EuGH bringt mehr Licht in den EU-Ministerrat

Was sagt der Ministerrat? Im politischen System Europas ist diese Frage zentral: Was an Gesetzen durch Kommission und Parlament wandert, das muss auch durch den Rat, der die Interessen der Mitgliedsstaaten vertritt. Doch der Rat gilt als verschlossen: Bis in die Nullerjahre hinein tagte er unter Ausschluss der Öffentlichkeit, nur langsam haben sich seine Türen seitdem geöffnet. Was dort in Arbeitsgruppen formuliert wird, mit welchen Entwürfen er in Verhandlungen geht, das erfährt die Öffentlichkeit meist erst am Schluss: Wenn er bereits entschieden hat.
Wer Einblick in die Arbeit des Rates haben will, kann sein Glück über die Informationsfreiheit versuchen. Die ist in den Verträgen, der Grundrechtecharta und einer eigenen Verordnung für EU-Einrichtungen verankert. 4858 Dokumente gab der Rat im vergangenen Jahr im ersten Anlauf frei. In gut einem Fünftel der Fälle allerdings nicht vollständig, wie die Statistik des Rats (PDF) festhält.
Access Info vs. Ministerrat
Die NGO Access Info Europe stört das schon lange. Sie hatte 2008 ein Ratsdokument angefragt, das selbst wiederum die Informationsfreiheit betrifft: Die „Dokumentenzugangsverordnung” sollte überarbeitet werden, ein siebenseitiges Dokument mit der Drucksachennummer 16338/08 (PDF) hielt fest, was die Mitgliedsstaaten daran noch ändern wollten.

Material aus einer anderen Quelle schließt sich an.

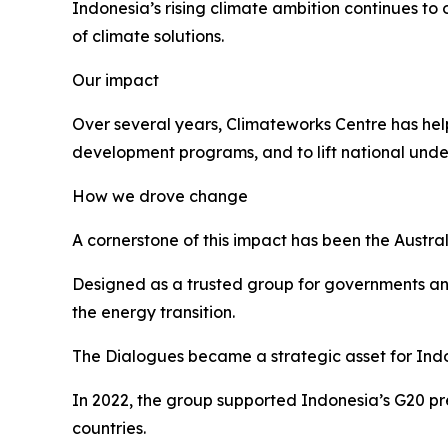
Indonesia’s rising climate ambition continues 
of climate solutions.
Our impact
Over several years, Climateworks Centre has hel
development programs, and to lift national unde
How we drove change
A cornerstone of this impact has been the Austra
Designed as a trusted group for governments and
the energy transition.
The Dialogues became a strategic asset for Indo
In 2022, the group supported Indonesia’s G20 p
countries.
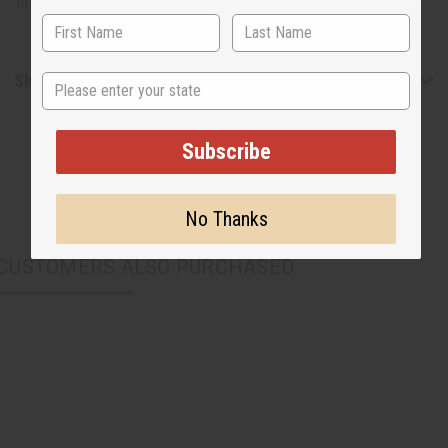
lifetime. Made in North Africa. J-TE200
Shipping & Returns
State
Subscribe
No Thanks
CUSTOMERS ALSO PURCHASED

Nur eine Sache fehlte im Dokument, das der Rat freigab: Die Namen der Mitgliedsstaaten wurden entfernt.
Seine Praxis, die Namen zu entfernen, begründet der Rat so: Würden die Mitgliedsstaaten konkret genannt, würde der Verhandlungsspielraum der Delegationen eingeschränkt, die Entscheidungsfindung erschwert, letzten Endes die „Effizienz” seiner Arbeit unterminiert. Weil das Dokument nur interne Vorgänge behandle, gelte eine Ausnahme der Verordnung.
Schon vor dem Gericht der EU scheiterte der Rat damit allerdings auf ganzer Linie. Das Gericht entschied 2011: Der Rat müsse auch die Namen der Mitgliedsstaaten herausrücken, das öffentliche Interesse am Zugang überwiege.
EuGH bestätigt Zugang
Weil der Rat das Urteil vorm Europäischen Gerichtshof (EuGH) wieder aufheben wollte, musste dieser nun erneut darüber befinden. Gleich mehrere Regierungen und das EU-Parlament traten als Streithelfer auf: Spanien, Frankreich und die Tschechische Republik auf der Seite des Rats, das Parlament auf der Seite von Access Info Europe.
Heute nun hat der EuGH entschieden, das Rechtsmittel zurückzuweisen. So habe das Gericht der EU korrekt entschieden, dass der Rat konkret aufzeigen müsse, worin die Gefahr besteht, wenn die Namen der Mitgliedsstaaten im Dokument genannt werden. Eine solche Gefahr für den Verhandlungsprozess nur „rein hypothetisch“ zu behaupten, reiche nicht. Auch in den anderen Punkten stellte sich der EuGH gegen die Auffassungen des Rats.
Effizienz vs. Demokratie
Der Stein des Anstoßes, das Dokument Nummer 16338/08, ist übrigens schon seit fünf Jahren öffentlich – kurz nach der Sitzung des Rats wurde es auf statewatch.org geleakt (PDF). Das Bemerkenswerte am Streit: Im Kern geht es um die Frage: Wiegt die „Effizienz” der Verfahren stärker als ihr demokratischer Charakter, der ihnen erst Legitimität verschafft? Generalanwalt Cruz Villalón hatte das schon in seinem Schlussantrag festgehalten:
So nachteilig die Transparenz im Rahmen der Gesetzgebung auch sein kann, ist doch festzuhalten, dass nie behauptet wurde, dass die Gesetzgebung durch die Demokratie „einfacher“ würde, wenn man unter „einfach“ „der Öffentlichkeit entzogen“ versteht, da die von der Öffentlichkeit ausgeübte Kontrolle die Protagonisten der Gesetzgebung gravierend einschränkt.
Er hatte gefolgert: Wer der Öffentlichkeit die Urheber von Änderungsvorschlägen vorenthält, beraubt sie auch des Mittels, ihr demokratisches Recht wahrzunehmen. Im Gefüge der EU-Institutionen ist das nur ein Baustein unter vielen. Immerhin: An diesem Punkt hat der EuGH für mehr Informationsfreiheit entschieden.